I am building a cycleGAN with a u-net structure to improve the image quality of Cone Beam Computer Tomography (CBCT), with the Fan Beam Computer Tomography FBCT) being the target images. Because I want to mainly enhance the quality in the lung region, I crop the lung volumes out of the original images and assign value 0 to the remaining regions other than the lung (given that the lung pixel value ranges from -1000 to 0). Scaling and normalization are done to the array with the range of -1000 to 0. Please see the following images as an example for my dataset:
In the example above, the left most image is the CBCT and the right most image is the FBCT. The middle one is the generated image from the CBCT by the cycleGAN model. This is actually an example from the very early epoch of the training.
But when the model goes on training, it somehow gradually loses its ability to capture the anatomy of the images, and eventually generate a blank image with all value 0. (see image below)

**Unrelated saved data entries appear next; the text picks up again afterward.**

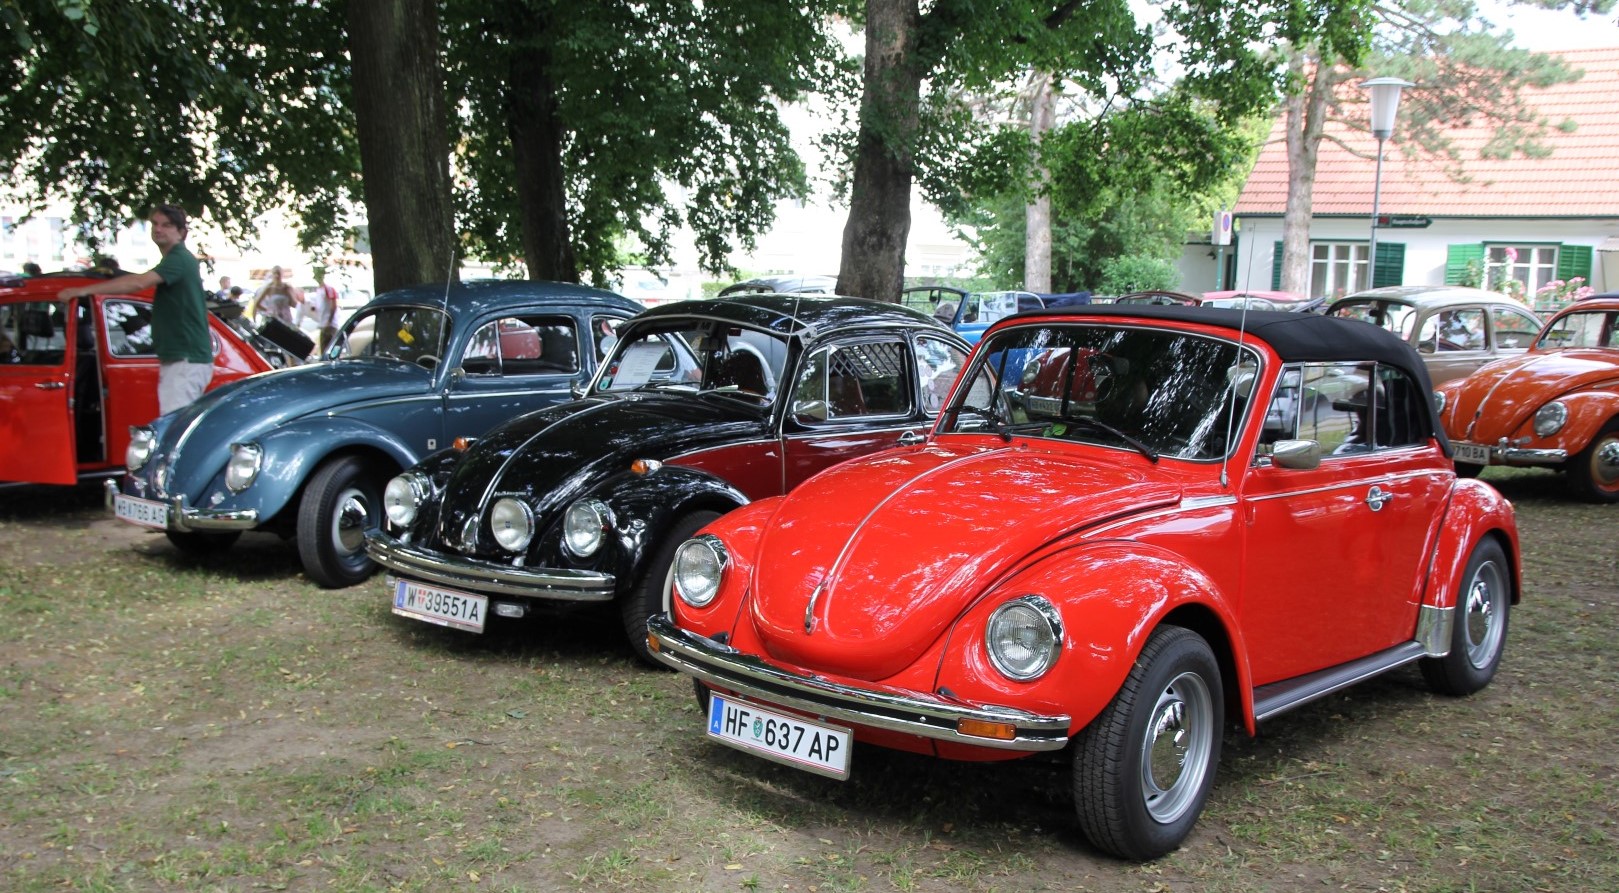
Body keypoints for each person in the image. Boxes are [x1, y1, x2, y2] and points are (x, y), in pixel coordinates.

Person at [56, 204, 213, 414]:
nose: (158, 229)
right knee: (173, 424)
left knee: (174, 428)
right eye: (155, 224)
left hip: (185, 359)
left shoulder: (180, 258)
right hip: (181, 357)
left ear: (181, 232)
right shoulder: (175, 261)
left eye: (166, 225)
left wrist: (82, 291)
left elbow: (138, 283)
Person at [308, 266, 340, 356]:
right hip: (323, 324)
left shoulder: (328, 289)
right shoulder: (319, 290)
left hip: (329, 325)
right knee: (324, 350)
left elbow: (333, 305)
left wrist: (329, 321)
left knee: (330, 350)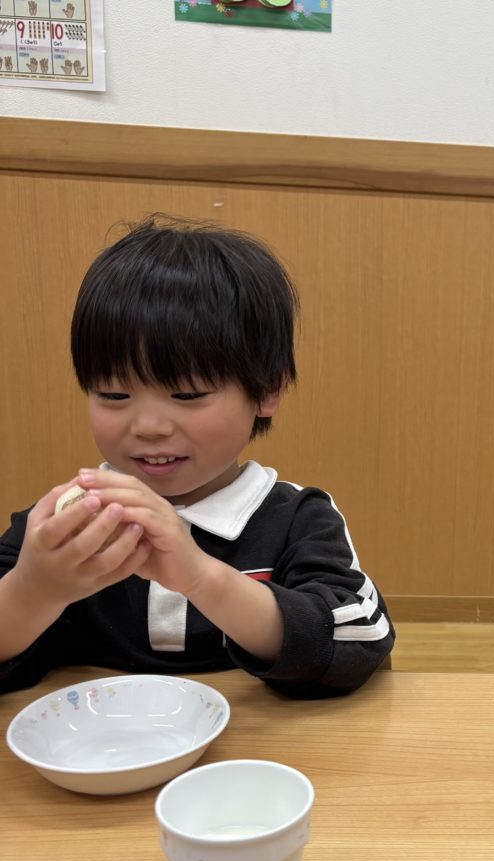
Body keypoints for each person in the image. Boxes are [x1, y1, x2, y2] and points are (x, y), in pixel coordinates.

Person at [0, 215, 394, 698]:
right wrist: (34, 590)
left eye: (187, 395)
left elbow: (358, 638)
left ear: (266, 391)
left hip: (256, 742)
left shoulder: (297, 518)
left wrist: (202, 577)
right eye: (113, 394)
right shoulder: (63, 530)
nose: (148, 426)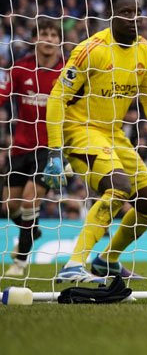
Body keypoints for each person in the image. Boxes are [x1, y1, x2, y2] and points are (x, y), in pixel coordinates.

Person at [43, 0, 147, 282]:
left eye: (136, 12)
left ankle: (107, 261)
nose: (133, 18)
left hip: (113, 134)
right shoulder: (91, 49)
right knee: (118, 186)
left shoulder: (146, 51)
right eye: (126, 12)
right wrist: (54, 151)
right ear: (111, 15)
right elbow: (56, 98)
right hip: (81, 130)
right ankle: (74, 265)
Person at [0, 19, 64, 277]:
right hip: (20, 148)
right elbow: (2, 97)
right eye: (43, 34)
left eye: (53, 35)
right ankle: (32, 229)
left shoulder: (66, 73)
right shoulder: (20, 69)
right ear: (35, 40)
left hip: (50, 148)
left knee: (29, 200)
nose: (48, 39)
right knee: (9, 207)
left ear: (59, 41)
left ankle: (21, 262)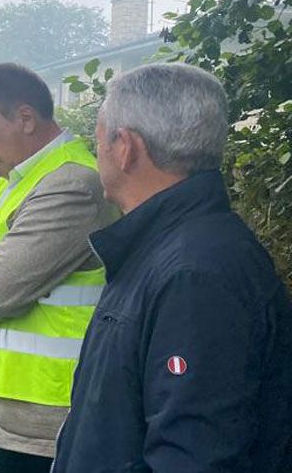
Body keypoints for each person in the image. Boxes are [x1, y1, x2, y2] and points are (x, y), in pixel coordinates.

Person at [53, 63, 292, 472]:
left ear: (125, 147)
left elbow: (192, 457)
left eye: (99, 143)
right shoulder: (163, 248)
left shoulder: (196, 274)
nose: (99, 158)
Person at [0, 63, 117, 472]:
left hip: (48, 420)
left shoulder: (70, 184)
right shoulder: (12, 180)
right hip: (3, 404)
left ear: (25, 118)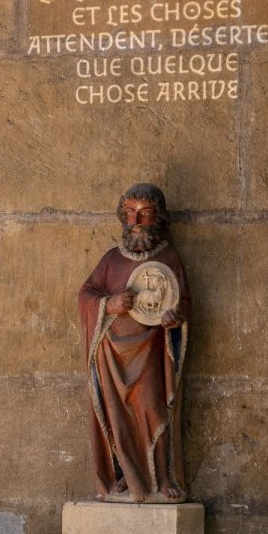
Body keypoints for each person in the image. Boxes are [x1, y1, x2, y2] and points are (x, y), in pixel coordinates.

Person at [77, 183, 191, 503]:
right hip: (113, 354)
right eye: (130, 214)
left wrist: (176, 316)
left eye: (144, 214)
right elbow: (86, 295)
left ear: (159, 218)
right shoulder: (111, 260)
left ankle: (163, 478)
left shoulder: (169, 258)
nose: (136, 222)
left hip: (151, 354)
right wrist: (109, 304)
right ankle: (125, 476)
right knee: (118, 416)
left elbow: (186, 303)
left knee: (154, 408)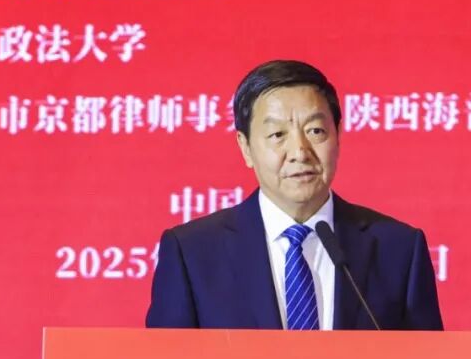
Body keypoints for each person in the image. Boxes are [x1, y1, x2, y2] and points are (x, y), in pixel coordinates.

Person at [145, 59, 443, 330]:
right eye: (277, 135)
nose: (300, 152)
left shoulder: (399, 250)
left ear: (338, 135)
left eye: (316, 131)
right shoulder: (193, 253)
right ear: (245, 147)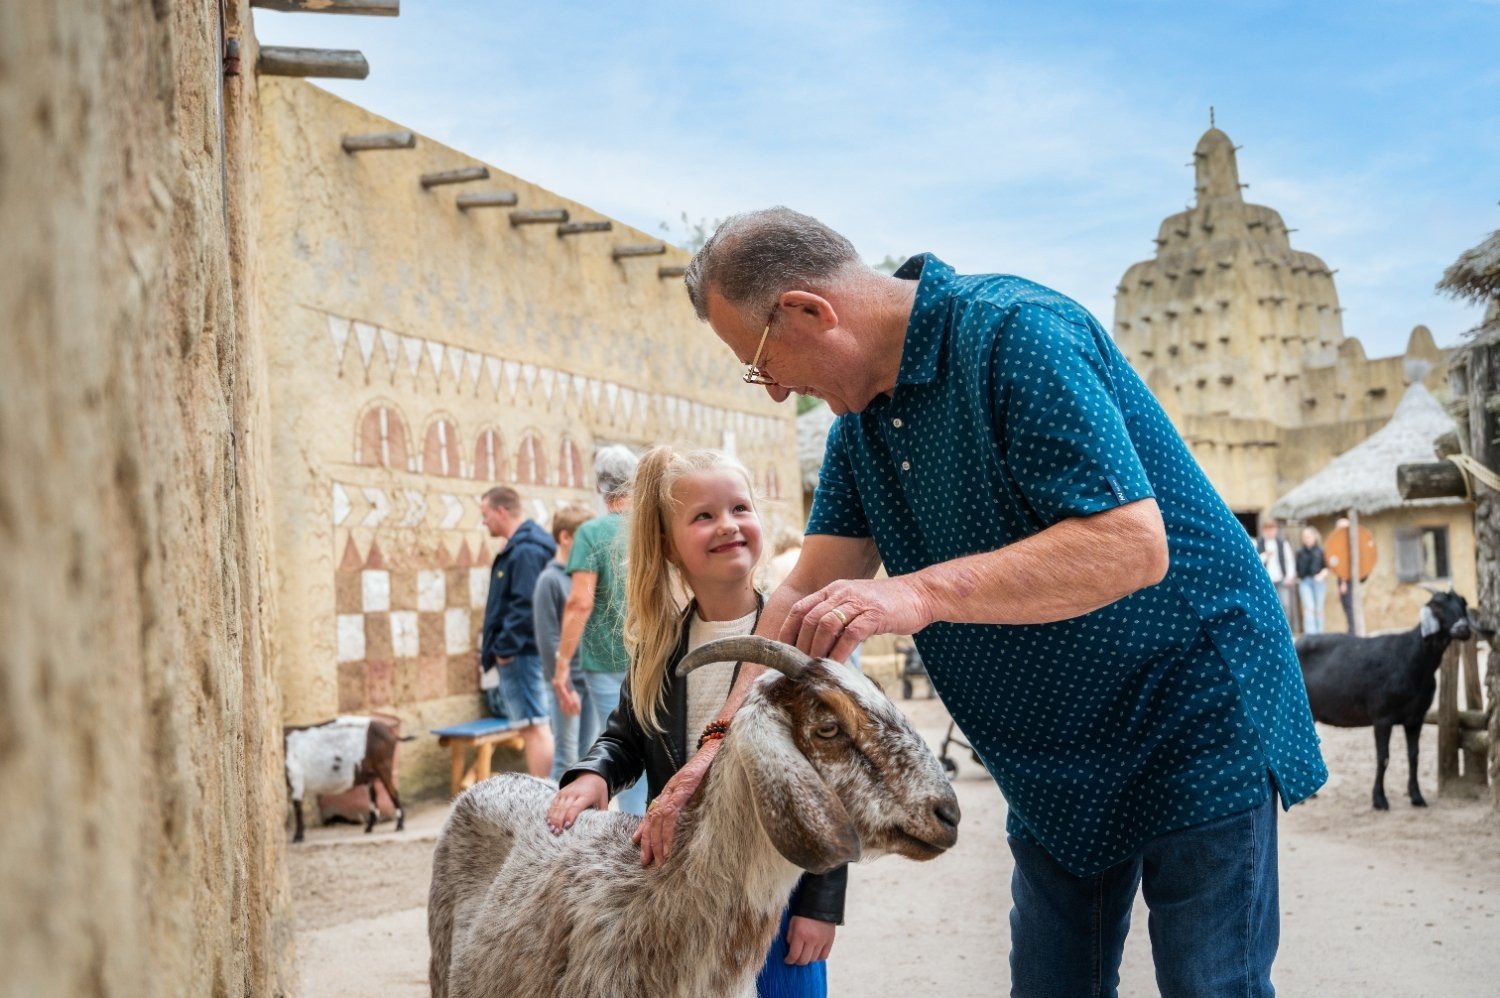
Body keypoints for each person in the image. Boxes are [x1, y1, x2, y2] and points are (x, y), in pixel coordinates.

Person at [640, 207, 1326, 997]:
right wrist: (712, 748)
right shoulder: (857, 434)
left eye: (762, 363)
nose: (775, 393)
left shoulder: (1013, 335)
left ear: (808, 312)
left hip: (1186, 711)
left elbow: (1131, 544)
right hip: (1052, 749)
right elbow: (800, 589)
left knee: (1212, 984)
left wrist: (921, 591)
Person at [547, 446, 843, 996]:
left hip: (777, 900)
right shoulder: (658, 647)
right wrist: (595, 774)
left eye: (739, 508)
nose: (727, 525)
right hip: (685, 892)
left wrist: (821, 905)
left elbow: (826, 788)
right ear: (667, 545)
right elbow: (626, 736)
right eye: (703, 516)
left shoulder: (797, 648)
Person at [552, 445, 647, 815]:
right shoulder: (650, 526)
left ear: (599, 485)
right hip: (653, 652)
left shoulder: (591, 533)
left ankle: (638, 842)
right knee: (653, 740)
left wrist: (562, 668)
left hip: (606, 658)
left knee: (624, 747)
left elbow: (579, 603)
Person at [478, 486, 555, 778]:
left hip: (522, 652)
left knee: (535, 727)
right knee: (532, 726)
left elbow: (525, 604)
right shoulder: (523, 545)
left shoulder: (526, 549)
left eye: (485, 515)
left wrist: (506, 649)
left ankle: (544, 797)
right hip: (523, 651)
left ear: (501, 511)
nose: (484, 522)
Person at [533, 503, 597, 782]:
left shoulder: (584, 578)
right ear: (565, 538)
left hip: (591, 679)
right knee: (567, 757)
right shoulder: (549, 580)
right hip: (566, 683)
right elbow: (548, 638)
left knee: (589, 757)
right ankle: (555, 823)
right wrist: (563, 686)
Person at [1255, 519, 1299, 632]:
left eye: (1272, 529)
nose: (1270, 532)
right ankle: (1272, 630)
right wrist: (1265, 555)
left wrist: (1290, 575)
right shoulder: (1258, 543)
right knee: (1268, 606)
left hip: (1281, 579)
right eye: (1267, 529)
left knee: (1285, 605)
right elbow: (1255, 562)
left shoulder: (1282, 543)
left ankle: (1286, 630)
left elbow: (1289, 560)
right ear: (1263, 530)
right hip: (1266, 581)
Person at [1295, 525, 1329, 636]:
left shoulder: (1321, 551)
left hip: (1319, 582)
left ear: (1314, 537)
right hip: (1305, 582)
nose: (1306, 539)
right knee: (1309, 609)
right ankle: (1311, 635)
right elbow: (1296, 568)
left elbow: (1327, 567)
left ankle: (1319, 635)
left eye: (1308, 536)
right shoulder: (1300, 552)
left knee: (1318, 609)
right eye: (1304, 537)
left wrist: (1321, 575)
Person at [1332, 516, 1357, 634]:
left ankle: (1353, 630)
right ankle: (1352, 628)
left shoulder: (1350, 544)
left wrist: (1343, 582)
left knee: (1350, 606)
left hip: (1349, 580)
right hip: (1343, 579)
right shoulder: (1339, 544)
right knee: (1347, 606)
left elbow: (1346, 565)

The loss along the training is climbing back up after several epoch and it starts to lose the anatomy information.
What makes me curious is that such loss of anatomy does not occur when I simply input the whole CBCT and FBCT images as the dataset, without doing lung segmentation nor value assignment to the regions outside the lung. If un-segmented images are given, the model actually successfully translate the CBCT into mimicking the FBCT quality. I do the segmentation since I want the model to only concentrate in the lung region to see if it performs better.
I wonder if this is the consequences with that the background has extremely high value than the region of interest (i.e. background value: 0; lung value: -1000 to 0). Is there any work published on cycleGAN training with images containing blank background? If yes, is there any special measure when assigning value to the background, or when doing normalization and scaling? I can’t really find any so far.
Any insight is appreciated. Thank you.